Cool Classes: Poetry Class

By: Jyllian Roach, Editor-In-Chief

Not For the Faint of Heart

The Creative Writing: Poetry class may be designed to help begin­ning and advanced poets refine their craft, but what the class really does is help those who take it become better writers and learners overall, said full-time CHSS instructor Felecia Caton-Garcia.

The class, which cur­rently has openings for a few more students, gives students the opportunity to learn the many forms of poetry while also learn­ing to express themselves in a way that will impact their writing on a whole, she said.

“I think that all arts are useful to helping other arts. Study some­thing, and it will make you better at whatever else you do,” said Caton- Garcia. “I think that pushing yourself into new ways of understanding, respond­ing to and using language is always going to both deepen and broaden your ability to write in any situation.”

Liberal Arts major Joaquin Johnson Y Lucero said he has taken two classes with Caton-Garcia, including the poetry class.

“She’s an amazing instruc­tor. She gives a lot of herself to her students. Specifically in the poetry class, she helps to open people’s minds. People come into that class thinking it’ll be an easy A or a slack class, but she really pushes people to find something greater in them­selves,” he said.

The classroom became like a small community for Johnson Y Lucero, he said. While receiv­ing critiques is normally a gut-wrenching process, it was fun and helpful to hear what class­mates had to say about his work, he said.

“Having the feedback from the other students and Felecia; they might see something that you wrote in an entirely differ­ent light than where you were you intending it to come from. I think it’s very helpful,” said Johnson Y Lucero.

Caton-Garcia, who is also a published poet and author, said that what she finds most interesting about poetry is the freedom that poets have to write without the pressure found in other writing styles.

“While all the other writ­ers are freaking out about people not reading anymore, poets aren’t because poets don’t make any money. We’re completely un-impacted by the economy. Nobody expects to make money off of poetry. And while that is certainly sad, on the other hand it’s really lib­erating in a consumer culture. We’re not tied to the dictates of the market — there is no market,” said Caton-Garcia.
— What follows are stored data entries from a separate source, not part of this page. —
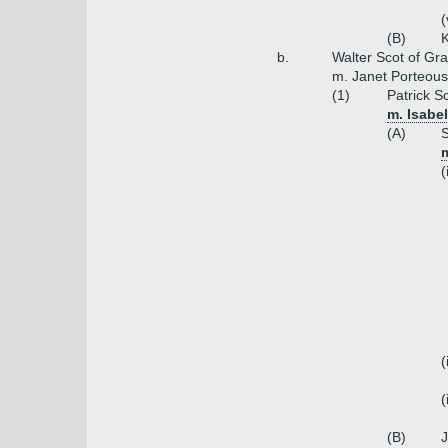
(
(B)
K
b.
Walter Scot of Gr
m. Janet Porteous
(1)
Patrick S
m. Isabe
(A)
S
m
(
(
(
(B)
J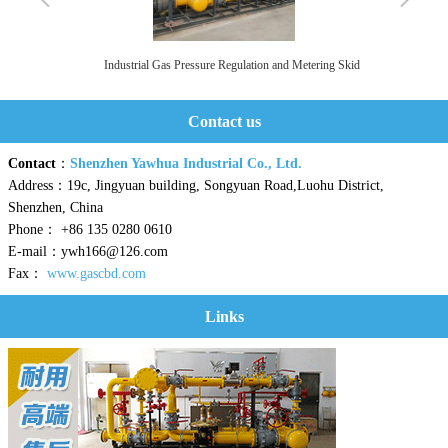
Industrial Gas Pressure Regulation and Metering Skid
Contact us
Contact
：
Shenzhen Yawhua Industrial Co., Ltd.
Address：19c, Jingyuan building, Songyuan Road,Luohu District,
Shenzhen, China
Phone： +86 135 0280 0610
E-mail：ywh166@126.com
Fax：
www.gascbd.com
Links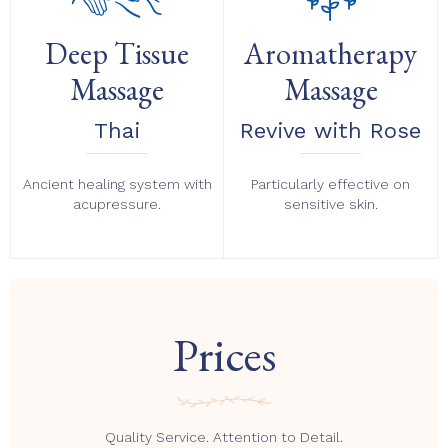
Deep Tissue
Aromatherapy
Massage
Massage
Thai
Revive with Rose
Ancient healing system with
Particularly effective on
acupressure.
sensitive skin.
Prices
Quality Service. Attention to Detail.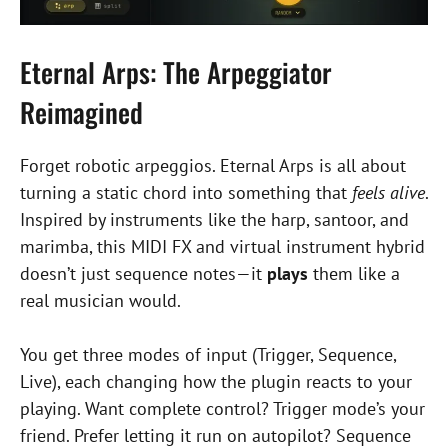
Eternal Arps: The Arpeggiator
Reimagined
Forget robotic arpeggios. Eternal Arps is all about
turning a static chord into something that
feels alive
.
Inspired by instruments like the harp, santoor, and
marimba, this MIDI FX and virtual instrument hybrid
doesn’t just sequence notes—it
plays
them like a
real musician would.
You get three modes of input (Trigger, Sequence,
Live), each changing how the plugin reacts to your
playing. Want complete control? Trigger mode’s your
friend. Prefer letting it run on autopilot? Sequence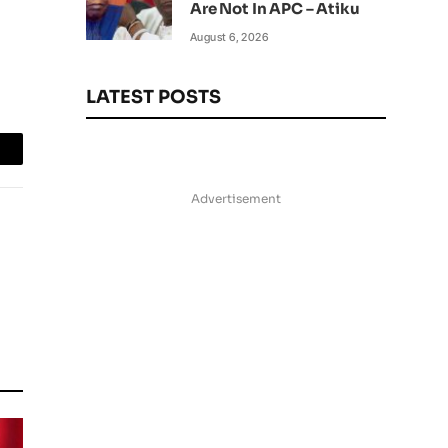
Are Not In APC – Atiku
August 6, 2026
LATEST POSTS
mail
Advertisement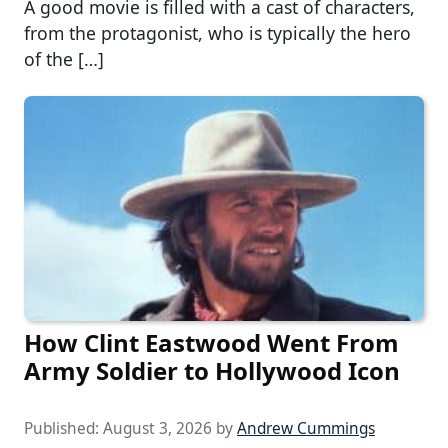
A good movie is filled with a cast of characters,
from the protagonist, who is typically the hero
of the […]
How Clint Eastwood Went From
Army Soldier to Hollywood Icon
Published:
August 3, 2026
by
Andrew Cummings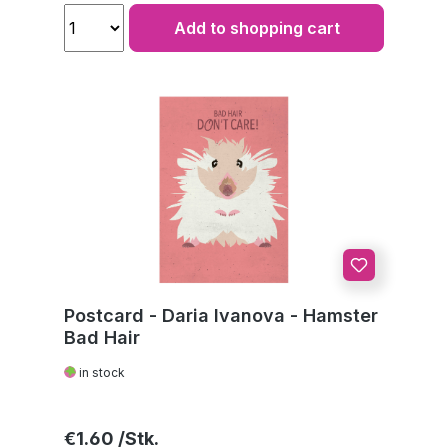
Add to shopping cart
Postcard - Daria Ivanova - Hamster
Bad Hair
in stock
Regular price:
€1.60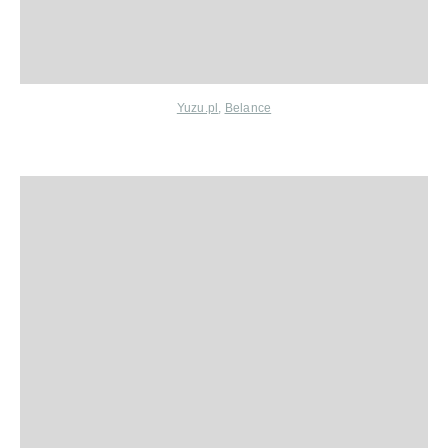
Yuzu.pl
,
Belance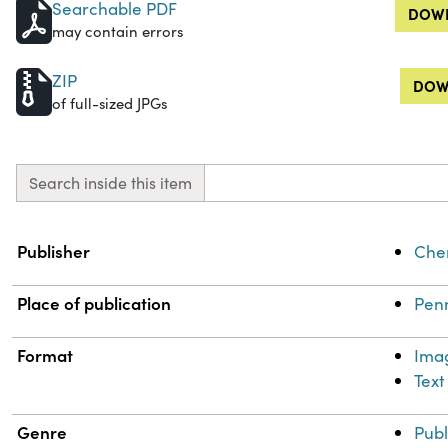
Searchable PDF
DOWN
may contain errors
ZIP
DOW
of full-sized JPGs
Search inside this item
Property
Value
Publisher
Chem
Place of publication
Penn
Format
Ima
Text
Genre
Publ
It may not be a required class for any degree, but Caton-Garcia said it is a class that will make a difference in the way a person writes and communicates.

“I’m a firm believer in the liberal arts; that people need to be thinking about school always as a place where they become more critical and cre­ative beings. A class should do what this class does — offer students the opportunity to think incredibly hard and to try to access those parts of them­selves that they tend not to talk about,” said Caton-Garcia.

Johnson Y Lucero said that the class definitely made him think hard, which was impor­tant to him. He said that the class made him open up and pay attention to how he was writing.

“It forces you to write in a way you wouldn’t normally. It brings something out that you normally wouldn’t see or find or seek,” said Johnson Y Lucero.

He said that he recom­mends the poetry class to any student who wants to learn about self-expression, writing or communication. He said Caton- Garcia is an incredible instructor.

“I recommend taking any class with Felecia — she’s an amazing person. She’ll definitely push you,” he said.

The Creative Writing Poetry class meets every Wednesday evening in the Michael J. Glennon building at the Westside campus from 6 p.m. to 8:45 p.m. There are ten spots available as of this printing. The class’ CRN is 77105.

“Poetry is not for cow­ards. You have to be impeccably honest with yourself if you want to write good poetry. If you’re willing to be brave, it’s a great class to take,” said Caton-Garcia.

Drought | By: Felicia Caton-Garcia

 Try to remember: things go wrong in spite of it all.

I listen to our daughters singing in the crackling rows

of corn and wonder why I don’t love them more.

They move like dark birds, small mouths open

to the sky and hungry. All afternoon I listen

to the highway and watch clouds push down over the hills.

I remember your legs, heavy with sleep, lying across mine.

I remember when the world was transparent, trembling, all

shattering light. I had to grit my teeth against its brilliance.

It was nothing like this stillness that makes it difficult

to lift my eyes. When I finally do, I see you

carrying the girls over the sharp stones of the creek bed.

When they pull at my clothes and lean against my arms,

I don’t know what to do and do nothing.